WHAT YOU NEED TO DO:
Output each line exactly as written, from the first line of the records to the line bearing "el conjunto de", inclusive, while leaving every picture out.

Dataset entries:
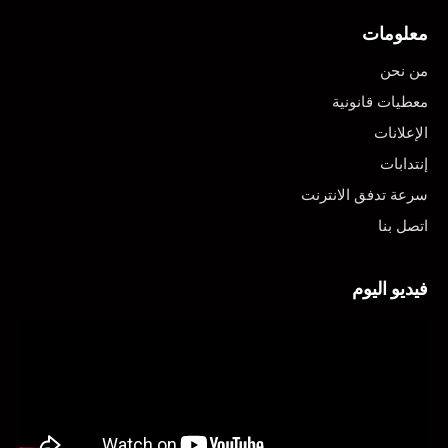
معلومات
من نحن
معطيات قانونية
الإعلانات
إنتدابات
سرعة تدفق الانترنت
اتصل بنا
فيديو اليوم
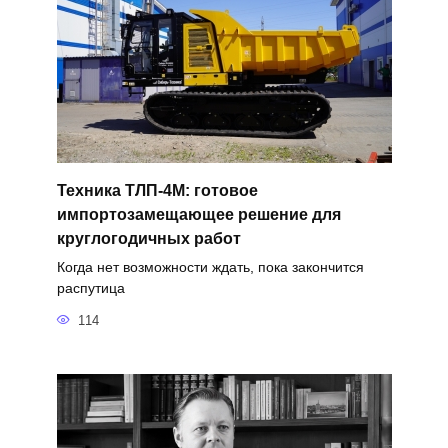
Техника ТЛП-4М: готовое
импортозамещающее решение для
круглогодичных работ
Когда нет возможности ждать, пока закончится
распутица
114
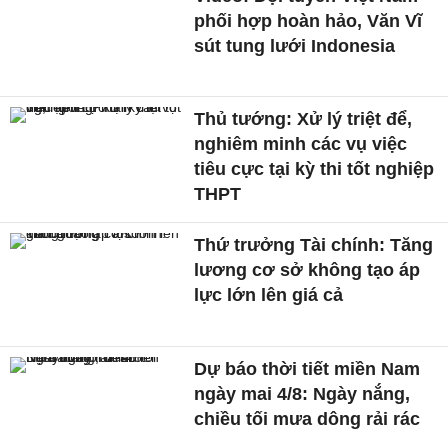
phối hợp hoàn hảo, Văn Vĩ
sút tung lưới Indonesia
Thủ tướng: Xử lý triệt để,
nghiêm minh các vụ việc
tiêu cực tại kỳ thi tốt nghiệp
THPT
Thứ trưởng Tài chính: Tăng
lương cơ sở không tạo áp
lực lớn lên giá cả
Dự báo thời tiết miền Nam
ngày mai 4/8: Ngày nắng,
chiều tối mưa dông rải rác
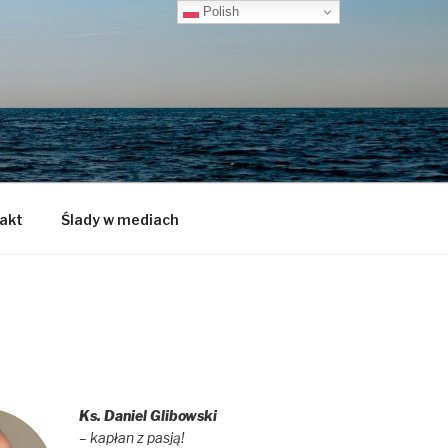
Polish
akt
Ślady w mediach
Ks. Daniel Glibowski
– kapłan z pasją!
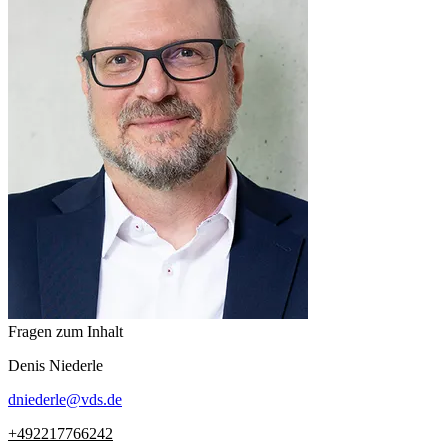
Fragen zum Inhalt
Denis
Niederle
dniederle
@
vds.de
+492217766242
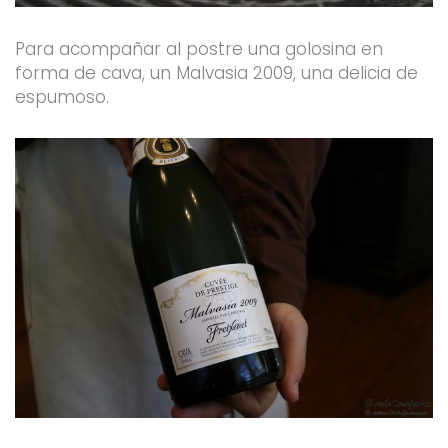
Para acompañar al postre una golosina en
forma de cava, un Malvasia 2009, una delicia de
espumoso.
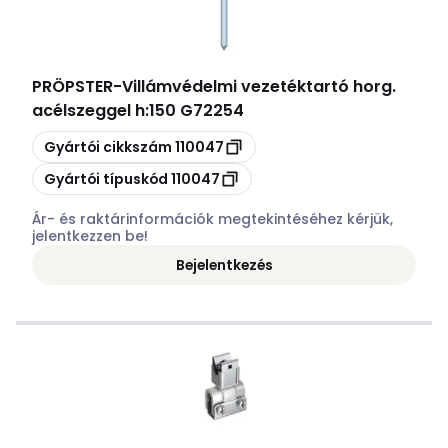
PRÖPSTER
-
Villámvédelmi vezetéktartó horg.
acélszeggel h:150 G72254
Másolás
Gyártói cikkszám
110047
Másolás
Gyártói típuskód
110047
Ár- és raktárinformációk megtekintéséhez kérjük,
jelentkezzen be!
Bejelentkezés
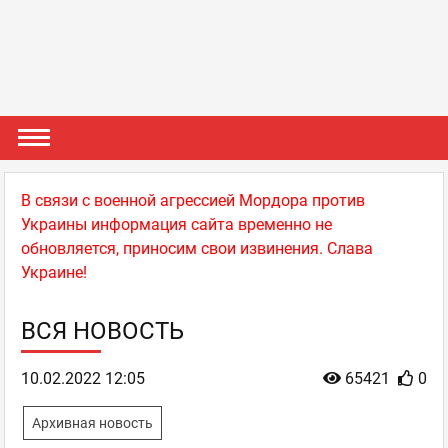
В связи с военной агрессией Мордора против
Украины информация сайта временно не
обновляется, приносим свои извинения. Слава
Украине!
ВСЯ НОВОСТЬ
10.02.2022 12:05
65421
0
Архивная новость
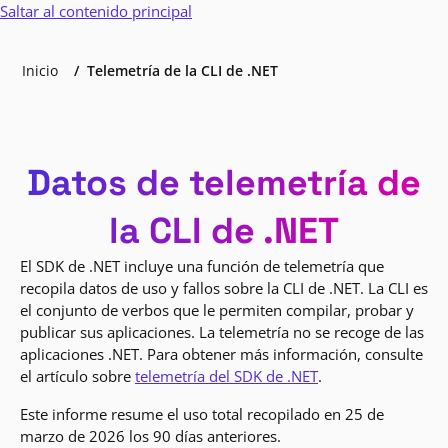
Saltar al contenido principal
Inicio
Telemetría de la CLI de .NET
Datos de telemetría de
la CLI de .NET
El SDK de .NET incluye una función de telemetría que
recopila datos de uso y fallos sobre la CLI de .NET. La CLI es
el conjunto de verbos que le permiten compilar, probar y
publicar sus aplicaciones. La telemetría no se recoge de las
aplicaciones .NET. Para obtener más información, consulte
el artículo sobre
telemetría del SDK de .NET
.
Este informe resume el uso total recopilado en 25 de
marzo de 2026 los 90 días anteriores.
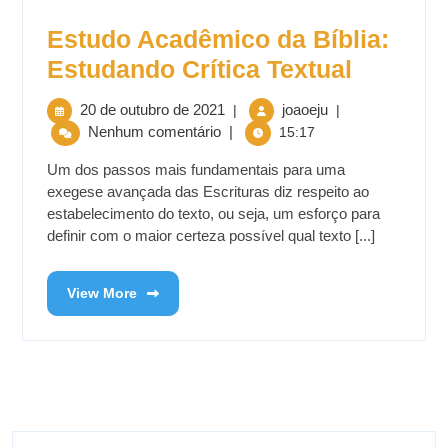
Estudo Acadêmico da Bíblia:
Estudando Crítica Textual
20 de outubro de 2021
joaoeju
|
|
Nenhum comentário
|
15:17
Um dos passos mais fundamentais para uma
exegese avançada das Escrituras diz respeito ao
estabelecimento do texto, ou seja, um esforço para
definir com o maior certeza possível qual texto [...]
View More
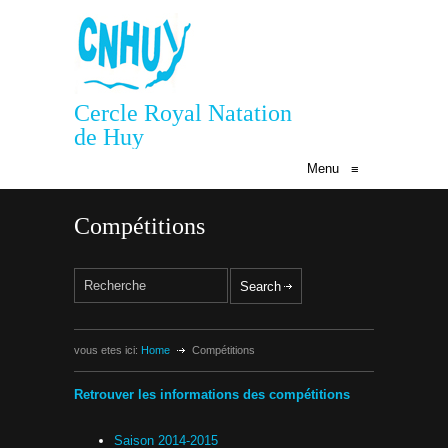
Cercle Royal Natation
de Huy
Menu
≡
Compétitions
vous etes ici:
Home
Compétitions
Retrouver les informations des compétitions
Saison 2014-2015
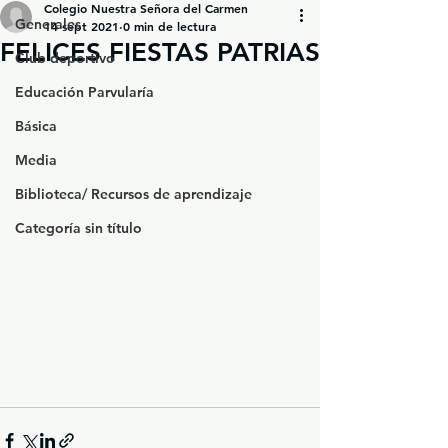
Colegio Nuestra Señora del Carmen
Generales
14 sept 2021
0 min de lectura
FELICES FIESTAS PATRIAS
Club deportivo
Educación Parvularía
Básica
Media
Biblioteca/ Recursos de aprendizaje
Categoría sin título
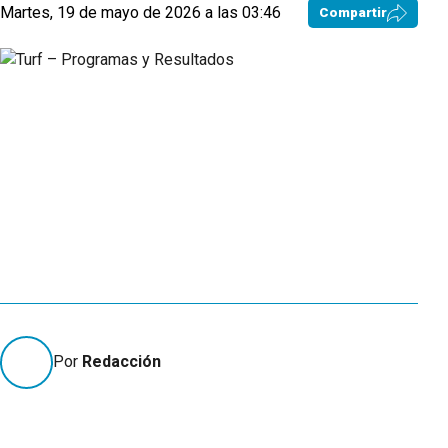
Martes, 19 de mayo de 2026 a las 03:46
Compartir
Por
Redacción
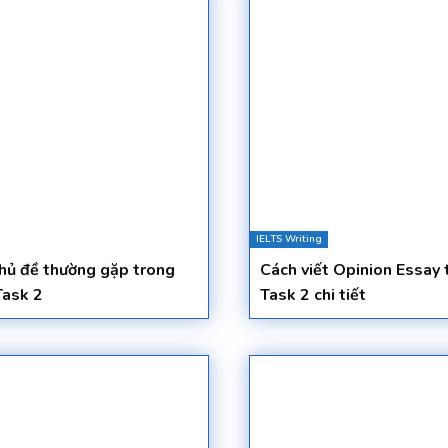
IELTS Writing
hủ đề thường gặp trong
Cách viết Opinion Essay 
Task 2
Task 2 chi tiết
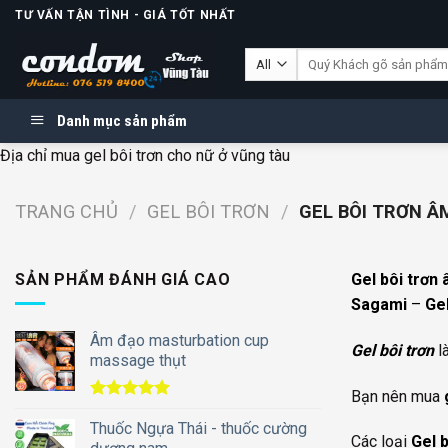
Skip
TƯ VẤN TẬN TÌNH - GIÁ TỐT NHẤT
to
Tìm
content
kiếm:
Danh mục sản phẩm
Địa chỉ mua gel bôi trơn cho nữ ở vũng tàu
TRANG CHỦ
/
GEL BÔI TRƠN
/
GEL BÔI TRƠN Â
SẢN PHẨM ĐÁNH GIÁ CAO
Gel bôi trơn
â
Sagami
–
Gel
Âm đạo masturbation cup
Gel bôi trơn
l
massage thụt
Bạn nên mua
Được xếp
hạng
Thuốc Ngựa Thái - thuốc cường
5.00
Các loại
Gel b
5 sao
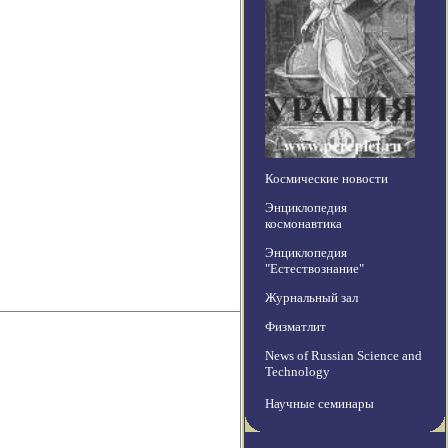
Космические новости
Энциклопедия
космонавтика
Энциклопедия
"Естествознание"
Журнальный зал
Физматлит
News of Russian Science and
Technology
Научные семинары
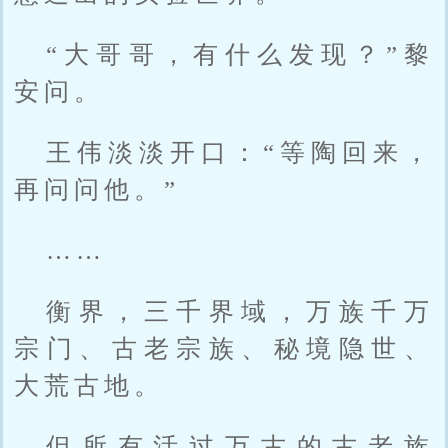
“大哥哥，有什么发现？”黎
安问。
王伟淡淡开口：“等陶回来，
再问问他。”
……
衡界，三千界域，万族千万
宗门、古老宗族、秘境隐世、
大荒古地。
但所有活过万古的古老族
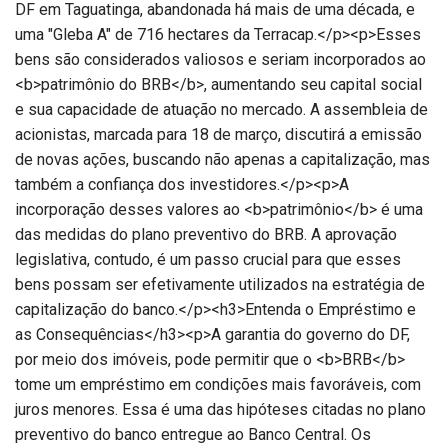
DF em Taguatinga, abandonada há mais de uma década, e
uma "Gleba A" de 716 hectares da Terracap.</p><p>Esses
bens são considerados valiosos e seriam incorporados ao
<b>patrimônio do BRB</b>, aumentando seu capital social
e sua capacidade de atuação no mercado. A assembleia de
acionistas, marcada para 18 de março, discutirá a emissão
de novas ações, buscando não apenas a capitalização, mas
também a confiança dos investidores.</p><p>A
incorporação desses valores ao <b>patrimônio</b> é uma
das medidas do plano preventivo do BRB. A aprovação
legislativa, contudo, é um passo crucial para que esses
bens possam ser efetivamente utilizados na estratégia de
capitalização do banco.</p><h3>Entenda o Empréstimo e
as Consequências</h3><p>A garantia do governo do DF,
por meio dos imóveis, pode permitir que o <b>BRB</b>
tome um empréstimo em condições mais favoráveis, com
juros menores. Essa é uma das hipóteses citadas no plano
preventivo do banco entregue ao Banco Central. Os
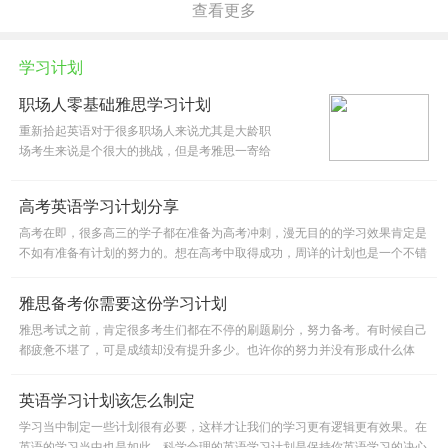
查看更多
学习计划
职场人零基础雅思学习计划
重新拾起英语对于很多职场人来说尤其是大龄职
场考生来说是个很大的挑战，但是考雅思一寄给
你不再是留学生们的专属，零基础想考雅思也是
有方法可循的。尤其是众多职场人，想知道该怎
高考英语学习计划分享
么制定学习计划吗?一起来看看
高考在即，很多高三的学子都在准备为高考冲刺，漫无目的的学习效果肯定是
不如有准备有计划的努力的。想在高考中取得成功，周详的计划也是一个不错
的方法。高考英语学习计划，你准备好了吗?还没有的可以看看下面
雅思备考你需要这份学习计划
雅思考试之前，肯定很多考生们都在不停的刷题刷分，努力备考。有时候自己
都疲惫不堪了，可是成绩却没有提升多少。也许你的努力并没有形成什么体
系，效率并不高。有针对性的复习，制定有效的学习计划才有可能实
英语学习计划该怎么制定
学习当中制定一些计划很有必要，这样才让我们的学习更有逻辑更有效果。在
英语的学习当中也是如此，科学合理的英语学习计划是保持你英语学习的决心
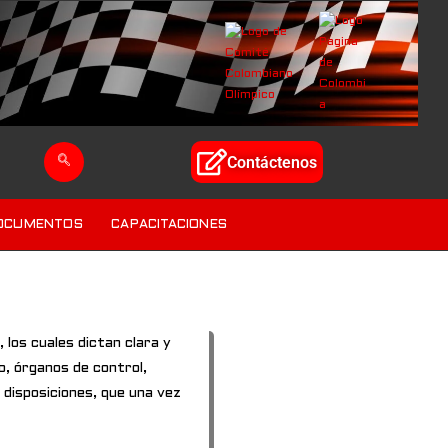
Contáctenos
OCUMENTOS
CAPACITACIONES
los cuales dictan clara y
o, órganos de control,
 disposiciones, que una vez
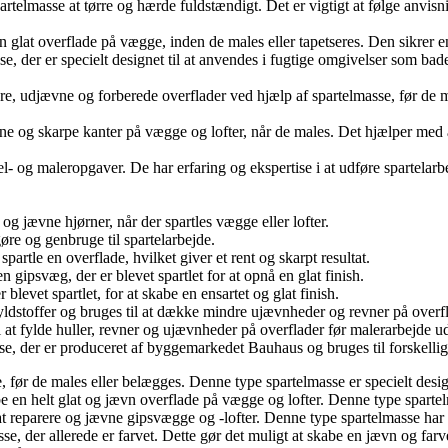
 spartelmasse at tørre og hærde fuldstændigt. Det er vigtigt at følge anvi
 glat overflade på vægge, inden de males eller tapetseres. Den sikrer en
se, der er specielt designet til at anvendes i fugtige omgivelser som 
ere, udjævne og forberede overflader ved hjælp af spartelmasse, før de 
ene og skarpe kanter på vægge og lofter, når de males. Det hjælper med a
tel- og maleropgaver. De har erfaring og ekspertise i at udføre spartelar
e og jævne hjørner, når der spartles vægge eller lofter.
ngøre og genbruge til spartelarbejde.
spartle en overflade, hvilket giver et rent og skarpt resultat.
n gipsvæg, der er blevet spartlet for at opnå en glat finish.
 blevet spartlet, for at skabe en ensartet og glat finish.
yldstoffer og bruges til at dække mindre ujævnheder og revner på overfl
l at fylde huller, revner og ujævnheder på overflader før malerarbejde u
, der er produceret af byggemarkedet Bauhaus og bruges til forskellige 
, før de males eller belægges. Denne type spartelmasse er specielt design
kabe en helt glat og jævn overflade på vægge og lofter. Denne type sparte
l at reparere og jævne gipsvægge og -lofter. Denne type spartelmasse har g
sse, der allerede er farvet. Dette gør det muligt at skabe en jævn og far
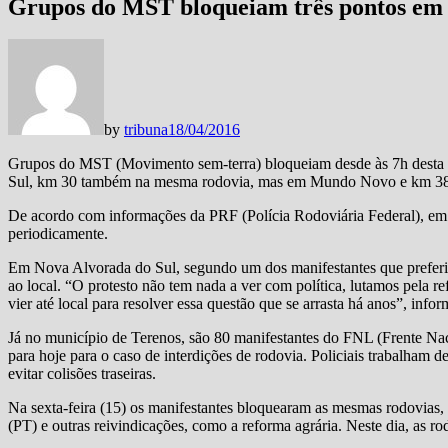
Grupos do MST bloqueiam três pontos em 
by
tribuna
18/04/2016
Grupos do MST (Movimento sem-terra) bloqueiam desde às 7h desta
Sul, km 30 também na mesma rodovia, mas em Mundo Novo e km 38
De acordo com informações da PRF (Polícia Rodoviária Federal), em
periodicamente.
Em Nova Alvorada do Sul, segundo um dos manifestantes que preferiu 
ao local. “O protesto não tem nada a ver com política, lutamos pela 
vier até local para resolver essa questão que se arrasta há anos”, infor
Já no município de Terenos, são 80 manifestantes do FNL (Frente Nac
para hoje para o caso de interdições de rodovia. Policiais trabalham de
evitar colisões traseiras.
Na sexta-feira (15) os manifestantes bloquearam as mesmas rodovias
(PT) e outras reivindicações, como a reforma agrária. Neste dia, as ro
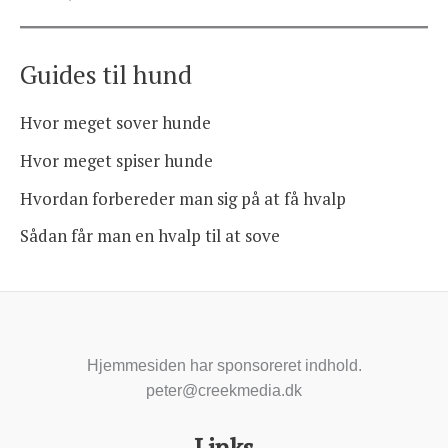
Guides til hund
Hvor meget sover hunde
Hvor meget spiser hunde
Hvordan forbereder man sig på at få hvalp
Sådan får man en hvalp til at sove
Hjemmesiden har sponsoreret indhold.
peter@creekmedia.dk
Links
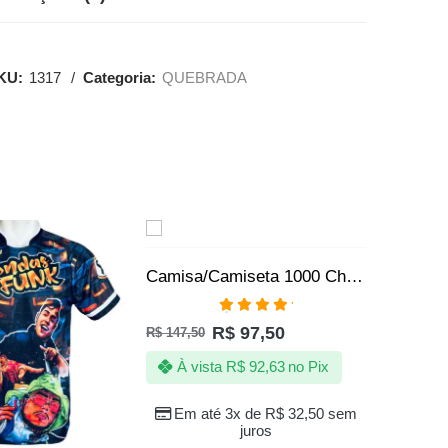
KU:
1317
Categoria:
QUEBRADA
SALE
SALE
VENDI
Camisa/Camiseta 1000 Chora Agora Ri Depois
Avaliação
R$
97,50
R$
147,50
5.00
de 5
À vista
R$
92,63
no Pix
Em até 3x de
R$
32,50
sem
juros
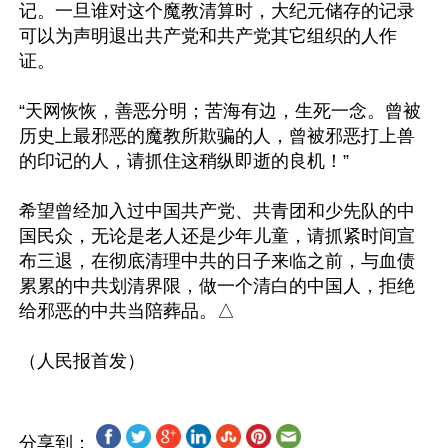
记。一旦谁对这个魔教清算时，大纪元储存的记录
可以为声明退出共产党和共产党其它组织的人作
证。

“天网恢恢，善恶分明；苦海有边，生死一念。曾被
历史上最邪恶的魔教所欺骗的人，曾被邪恶打上兽
的印记的人，请抓住这稍纵即逝的良机！”

希望曾经加入过中国共产党、共青团和少先队的中
国民众，无论是老人还是少年儿童，请抓紧时间宣
布三退，在彻底清理中共的日子来临之前，与血债
累累的中共划清界限，做一个清白的中国人，拒绝
给邪恶的中共当陪葬品。△

分享到：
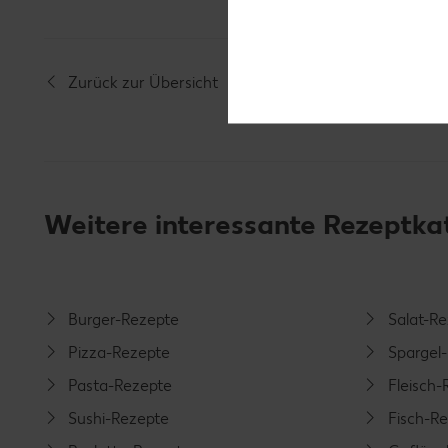
Zurück zur Übersicht
Weitere interessante Rezeptka
Burger-Rezepte
Salat-R
Pizza-Rezepte
Spargel
Pasta-Rezepte
Fleisch-
Sushi-Rezepte
Fisch-R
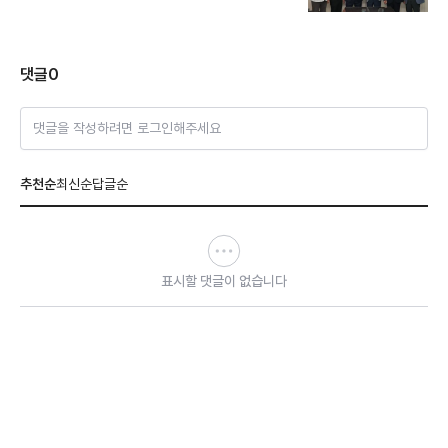
댓글
0
댓글을 작성하려면 로그인해주세요
추천순
최신순
답글순
표시할 댓글이 없습니다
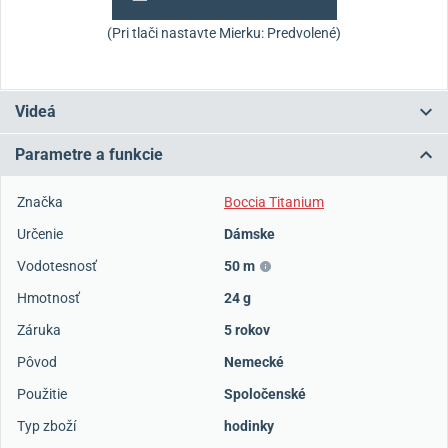
(Pri tlači nastavte Mierku: Predvolené)
Videá
Parametre a funkcie
Značka
Boccia Titanium
Určenie
Dámske
Vodotesnosť
50 m
Hmotnosť
24 g
Záruka
5 rokov
Pôvod
Nemecké
Použitie
Spoločenské
Typ zboží
hodinky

WRITTEN SOLUTION:
معلومات
من نحن
معطيات قانونية
الإعلانات
إنتدابات
سرعة تدفق الانترنت
اتصل بنا
فيديو اليوم
Техника ТЛП-4М: готовое
импортозамещающее решение для
круглогодичных работ
Когда нет возможности ждать, пока закончится
распутица
114
phối hợp hoàn hảo, Văn Vĩ
sút tung lưới Indonesia
Thủ tướng: Xử lý triệt để,
nghiêm minh các vụ việc
tiêu cực tại kỳ thi tốt nghiệp
THPT
Thứ trưởng Tài chính: Tăng
lương cơ sở không tạo áp
lực lớn lên giá cả
Dự báo thời tiết miền Nam
ngày mai 4/8: Ngày nắng,
chiều tối mưa dông rải rác
Polish
akt
Ślady w mediach
Ks. Daniel Glibowski
– kapłan z pasją!
Fragen zum Inhalt
Denis
Niederle
dniederle
@
vds.de
+492217766242
Para acompañar al postre una golosina en
forma de cava, un Malvasia 2009, una delicia de
espumoso.
PRÖPSTER
-
Villámvédelmi vezetéktartó horg.
acélszeggel h:150 G72254
Másolás
Gyártói cikkszám
110047
Másolás
Gyártói típuskód
110047
Ár- és raktárinformációk megtekintéséhez kérjük,
jelentkezzen be!
Bejelentkezés
В связи с военной агрессией Мордора против
Украины информация сайта временно не
обновляется, приносим свои извинения. Слава
Украине!
ВСЯ НОВОСТЬ
10.02.2022 12:05
65421
0
Архивная новость
Saltar al contenido principal
Inicio
Telemetría de la CLI de .NET
Datos de telemetría de
la CLI de .NET
El SDK de .NET incluye una función de telemetría que
recopila datos de uso y fallos sobre la CLI de .NET. La CLI es
el conjunto de verbos que le permiten compilar, probar y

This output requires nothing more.